Holy hog: Vietnam's culinary love affair with pigs
Forbidden in some cultures, pork has always reigned supreme on top of the Vietnamese food pyramid.
Traditionally, Vietnamese people did not raise cows for meat or dairy products. Researchers have pointed out that unlike many Western countries, Vietnam did not have the rich meadows conducive for large cattle farming. Its dominant rice farming also needed the labor of cows and buffaloes more than their meat.
Swine, on the other hand, require less space and as omnivores are much easier to please in terms of diet.
For generations, Vietnamese families have kept herds of pigs – and sometimes flocks of chickens and ducks – in their backyards as the original moveable assets. At the end of last year, more than half of the country's 30 million pigs were raised on such smallholdings, but that could soon change with factory farming (and all its pros and cons) gradually starting to take over.
This strong attachment to pigs is well documented in folklore and centuries-old artworks. Nursery rhymes tell of women bringing their piglets to market; poetry is filled with odes to pigs as symbols of wealth and happiness; and paintings of a sow and her piglets are connected to fertility and the yin-yang philosophy.
This ancient relationship with hogs also means the Vietnamese have developed a taste for everything porcine.
Around the world, the humble egg is widely believed to be the most versatile ingredient in everyday cooking. In Vietnam, it’s safe to say that title belongs to pork. Sixty-five percent of all meat consumed in Vietnam is pork. It’s both a daily dish and holiday feast, prepared and enjoyed across the country in all forms imaginable (grilled, braised, boiled or fried) and unimaginable (mock dog meat and sweet dessert).
Hanoi’s iconic bun cha is minced pork grilled over charcoal. A classic Hue dish must include nem and cha, the cured and ham-like versions of pork. In Saigon, pork chops are the star over the city's favorite broken rice, which also incorporates fatty pig skin.
But pork is also the turkey, the prime rib, the foie gras of Vietnamese cuisine – a holiday mainstay that is so embedded in the culture it can’t be replaced.

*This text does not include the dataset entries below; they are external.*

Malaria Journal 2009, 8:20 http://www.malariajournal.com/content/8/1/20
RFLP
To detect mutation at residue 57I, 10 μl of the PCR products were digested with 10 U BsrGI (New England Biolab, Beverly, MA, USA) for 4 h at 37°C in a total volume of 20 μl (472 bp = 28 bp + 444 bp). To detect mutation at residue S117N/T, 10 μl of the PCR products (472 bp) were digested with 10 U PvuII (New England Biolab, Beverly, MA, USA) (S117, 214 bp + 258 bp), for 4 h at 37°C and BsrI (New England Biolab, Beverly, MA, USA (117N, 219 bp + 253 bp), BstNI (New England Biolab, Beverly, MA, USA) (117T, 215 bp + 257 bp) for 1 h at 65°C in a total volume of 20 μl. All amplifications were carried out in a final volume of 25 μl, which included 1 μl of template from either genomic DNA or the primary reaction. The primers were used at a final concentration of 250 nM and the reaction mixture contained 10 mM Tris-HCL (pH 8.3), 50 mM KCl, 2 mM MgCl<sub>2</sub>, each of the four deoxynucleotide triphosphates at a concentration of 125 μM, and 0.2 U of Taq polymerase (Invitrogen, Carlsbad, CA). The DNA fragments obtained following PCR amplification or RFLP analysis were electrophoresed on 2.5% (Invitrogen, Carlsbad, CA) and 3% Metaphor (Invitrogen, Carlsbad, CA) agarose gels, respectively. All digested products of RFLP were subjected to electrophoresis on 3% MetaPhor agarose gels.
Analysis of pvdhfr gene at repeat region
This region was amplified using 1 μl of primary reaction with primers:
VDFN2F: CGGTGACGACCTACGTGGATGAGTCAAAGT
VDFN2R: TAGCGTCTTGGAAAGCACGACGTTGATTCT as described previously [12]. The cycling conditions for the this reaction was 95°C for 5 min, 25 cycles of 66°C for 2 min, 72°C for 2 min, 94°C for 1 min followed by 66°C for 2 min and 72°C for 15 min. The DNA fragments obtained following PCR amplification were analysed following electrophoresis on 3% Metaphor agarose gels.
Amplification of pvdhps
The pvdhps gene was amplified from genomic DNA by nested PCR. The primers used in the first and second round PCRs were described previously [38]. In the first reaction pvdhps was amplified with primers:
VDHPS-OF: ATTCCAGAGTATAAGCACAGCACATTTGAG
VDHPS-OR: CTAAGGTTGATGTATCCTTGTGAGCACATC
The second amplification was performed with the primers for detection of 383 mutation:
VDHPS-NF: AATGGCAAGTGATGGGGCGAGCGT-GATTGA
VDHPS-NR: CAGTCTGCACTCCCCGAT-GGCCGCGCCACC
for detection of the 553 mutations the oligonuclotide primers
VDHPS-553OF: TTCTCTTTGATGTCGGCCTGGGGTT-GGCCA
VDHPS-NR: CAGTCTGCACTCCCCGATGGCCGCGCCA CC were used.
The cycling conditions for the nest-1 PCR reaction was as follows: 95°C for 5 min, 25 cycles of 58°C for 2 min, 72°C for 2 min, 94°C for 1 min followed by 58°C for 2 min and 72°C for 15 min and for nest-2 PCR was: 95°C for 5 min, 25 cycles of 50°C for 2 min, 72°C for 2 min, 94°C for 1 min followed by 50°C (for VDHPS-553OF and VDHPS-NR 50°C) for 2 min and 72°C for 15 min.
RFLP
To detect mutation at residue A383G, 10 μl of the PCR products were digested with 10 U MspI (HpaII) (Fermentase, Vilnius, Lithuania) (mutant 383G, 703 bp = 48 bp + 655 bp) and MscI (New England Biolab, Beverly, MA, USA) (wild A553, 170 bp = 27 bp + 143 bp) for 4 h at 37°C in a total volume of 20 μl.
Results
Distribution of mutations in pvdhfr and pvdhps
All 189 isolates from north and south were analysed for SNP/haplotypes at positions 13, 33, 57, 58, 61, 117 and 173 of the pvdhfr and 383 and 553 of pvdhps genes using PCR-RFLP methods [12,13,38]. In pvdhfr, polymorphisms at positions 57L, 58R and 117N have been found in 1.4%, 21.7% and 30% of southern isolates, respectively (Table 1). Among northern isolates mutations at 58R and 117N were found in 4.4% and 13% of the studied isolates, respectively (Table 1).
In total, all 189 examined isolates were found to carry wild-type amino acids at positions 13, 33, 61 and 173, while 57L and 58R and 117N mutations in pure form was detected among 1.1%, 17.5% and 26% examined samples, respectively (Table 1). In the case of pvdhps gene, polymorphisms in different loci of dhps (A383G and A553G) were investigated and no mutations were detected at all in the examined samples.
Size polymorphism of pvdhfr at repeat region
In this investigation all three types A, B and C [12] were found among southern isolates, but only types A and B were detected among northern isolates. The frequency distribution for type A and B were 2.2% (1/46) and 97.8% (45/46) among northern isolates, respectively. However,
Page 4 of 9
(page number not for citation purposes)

Weddings, business openings and pilgrimages are not complete without a whole roast pig, which comes with delicious crispy skin that can sometimes overshadow the juicy meat inside.
Thit kho trung, or pork and eggs braised in coconut, is the star of a traditional Lunar New Year dinner in the south, while in the north thit dong is an intricate jellied pork dish that fans of hog's head can't get enough of.
With pork becoming cheaper and family budgets rising, festive dishes are turning into everyday staples, which is both a curse and a blessing for porcine supremacy.
The average Vietnamese palate is not known for being adventurous, so it tends to stick with what it knows and loves. But at the same time, years of consuming so much pork, as if to compensate for the hard times when it was a rare luxury, have slowly eaten away at the Vietnamese love for pork, and many home cooks now have the money to choose other proteins.
The recent oversupply crisis is forcing the country to reassess its obsession with pork. Some say poultry or beef may be at the center of a culinary revolution over the next decades.
But that’s the future. For now all hail the hog.